> _Problem to work on_:
The answer should consist of all the records, copied exactly.

◆ ◆ ◆ ◆ ◆

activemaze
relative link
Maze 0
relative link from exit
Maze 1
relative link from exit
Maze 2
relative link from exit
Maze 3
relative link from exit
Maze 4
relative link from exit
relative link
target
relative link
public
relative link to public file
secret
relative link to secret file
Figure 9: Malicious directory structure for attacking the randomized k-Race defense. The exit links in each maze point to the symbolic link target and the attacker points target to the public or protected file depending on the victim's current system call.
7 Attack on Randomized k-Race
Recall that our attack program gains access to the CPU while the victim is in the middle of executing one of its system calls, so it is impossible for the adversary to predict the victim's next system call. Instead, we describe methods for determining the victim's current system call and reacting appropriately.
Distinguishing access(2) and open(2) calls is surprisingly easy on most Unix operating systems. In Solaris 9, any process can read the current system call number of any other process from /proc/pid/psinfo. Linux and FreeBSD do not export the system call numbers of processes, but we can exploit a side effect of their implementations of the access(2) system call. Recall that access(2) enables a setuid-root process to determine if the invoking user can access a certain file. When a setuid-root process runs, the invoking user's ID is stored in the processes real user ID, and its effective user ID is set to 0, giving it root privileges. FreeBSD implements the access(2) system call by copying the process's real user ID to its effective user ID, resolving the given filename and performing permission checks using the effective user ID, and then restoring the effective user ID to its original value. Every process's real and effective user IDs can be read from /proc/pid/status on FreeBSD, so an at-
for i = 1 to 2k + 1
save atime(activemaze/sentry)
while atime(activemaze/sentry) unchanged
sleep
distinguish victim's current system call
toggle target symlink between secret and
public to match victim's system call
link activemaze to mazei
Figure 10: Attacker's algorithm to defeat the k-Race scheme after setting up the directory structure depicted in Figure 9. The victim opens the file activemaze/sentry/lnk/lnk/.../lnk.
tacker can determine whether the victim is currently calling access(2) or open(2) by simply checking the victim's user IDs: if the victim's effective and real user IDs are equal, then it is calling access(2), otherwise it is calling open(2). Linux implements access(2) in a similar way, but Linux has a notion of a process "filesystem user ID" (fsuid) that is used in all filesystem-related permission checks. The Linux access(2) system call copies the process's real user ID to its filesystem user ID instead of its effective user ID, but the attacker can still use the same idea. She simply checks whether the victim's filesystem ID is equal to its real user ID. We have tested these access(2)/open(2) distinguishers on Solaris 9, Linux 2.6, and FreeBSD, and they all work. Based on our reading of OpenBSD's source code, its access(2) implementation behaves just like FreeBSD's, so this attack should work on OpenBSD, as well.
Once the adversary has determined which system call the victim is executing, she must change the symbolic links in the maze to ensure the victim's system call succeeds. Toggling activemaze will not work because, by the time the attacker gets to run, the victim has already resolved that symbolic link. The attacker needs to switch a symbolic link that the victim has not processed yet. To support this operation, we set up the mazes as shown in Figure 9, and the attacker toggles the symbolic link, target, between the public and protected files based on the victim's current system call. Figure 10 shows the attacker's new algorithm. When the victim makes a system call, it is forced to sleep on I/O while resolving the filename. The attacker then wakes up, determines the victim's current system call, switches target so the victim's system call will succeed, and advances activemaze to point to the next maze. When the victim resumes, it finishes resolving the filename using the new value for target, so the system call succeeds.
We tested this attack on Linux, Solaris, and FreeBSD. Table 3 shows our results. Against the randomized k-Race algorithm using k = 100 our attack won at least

◆ ◆ ◆ ◆ ◆

> _Output for this task_:
activemaze
relative link
Maze 0
relative link from exit
Maze 1
relative link from exit
Maze 2
relative link from exit
Maze 3
relative link from exit
Maze 4
relative link from exit
relative link
target
relative link
public
relative link to public file
secret
relative link to secret file
Figure 9: Malicious directory structure for attacking the randomized k-Race defense. The exit links in each maze point to the symbolic link target and the attacker points target to the public or protected file depending on the victim's current system call.
7 Attack on Randomized k-Race
Recall that our attack program gains access to the CPU while the victim is in the middle of executing one of its system calls, so it is impossible for the adversary to predict the victim's next system call. Instead, we describe methods for determining the victim's current system call and reacting appropriately.
Distinguishing access(2) and open(2) calls is surprisingly easy on most Unix operating systems. In Solaris 9, any process can read the current system call number of any other process from /proc/pid/psinfo. Linux and FreeBSD do not export the system call numbers of processes, but we can exploit a side effect of their implementations of the access(2) system call. Recall that access(2) enables a setuid-root process to determine if the invoking user can access a certain file. When a setuid-root process runs, the invoking user's ID is stored in the processes real user ID, and its effective user ID is set to 0, giving it root privileges. FreeBSD implements the access(2) system call by copying the process's real user ID to its effective user ID, resolving the given filename and performing permission checks using the effective user ID, and then restoring the effective user ID to its original value. Every process's real and effective user IDs can be read from /proc/pid/status on FreeBSD, so an at-
for i = 1 to 2k + 1
save atime(activemaze/sentry)
while atime(activemaze/sentry) unchanged
sleep
distinguish victim's current system call
toggle target symlink between secret and
public to match victim's system call
link activemaze to mazei
Figure 10: Attacker's algorithm to defeat the k-Race scheme after setting up the directory structure depicted in Figure 9. The victim opens the file activemaze/sentry/lnk/lnk/.../lnk.
tacker can determine whether the victim is currently calling access(2) or open(2) by simply checking the victim's user IDs: if the victim's effective and real user IDs are equal, then it is calling access(2), otherwise it is calling open(2). Linux implements access(2) in a similar way, but Linux has a notion of a process "filesystem user ID" (fsuid) that is used in all filesystem-related permission checks. The Linux access(2) system call copies the process's real user ID to its filesystem user ID instead of its effective user ID, but the attacker can still use the same idea. She simply checks whether the victim's filesystem ID is equal to its real user ID. We have tested these access(2)/open(2) distinguishers on Solaris 9, Linux 2.6, and FreeBSD, and they all work. Based on our reading of OpenBSD's source code, its access(2) implementation behaves just like FreeBSD's, so this attack should work on OpenBSD, as well.
Once the adversary has determined which system call the victim is executing, she must change the symbolic links in the maze to ensure the victim's system call succeeds. Toggling activemaze will not work because, by the time the attacker gets to run, the victim has already resolved that symbolic link. The attacker needs to switch a symbolic link that the victim has not processed yet. To support this operation, we set up the mazes as shown in Figure 9, and the attacker toggles the symbolic link, target, between the public and protected files based on the victim's current system call. Figure 10 shows the attacker's new algorithm. When the victim makes a system call, it is forced to sleep on I/O while resolving the filename. The attacker then wakes up, determines the victim's current system call, switches target so the victim's system call will succeed, and advances activemaze to point to the next maze. When the victim resumes, it finishes resolving the filename using the new value for target, so the system call succeeds.
We tested this attack on Linux, Solaris, and FreeBSD. Table 3 shows our results. Against the randomized k-Race algorithm using k = 100 our attack won at least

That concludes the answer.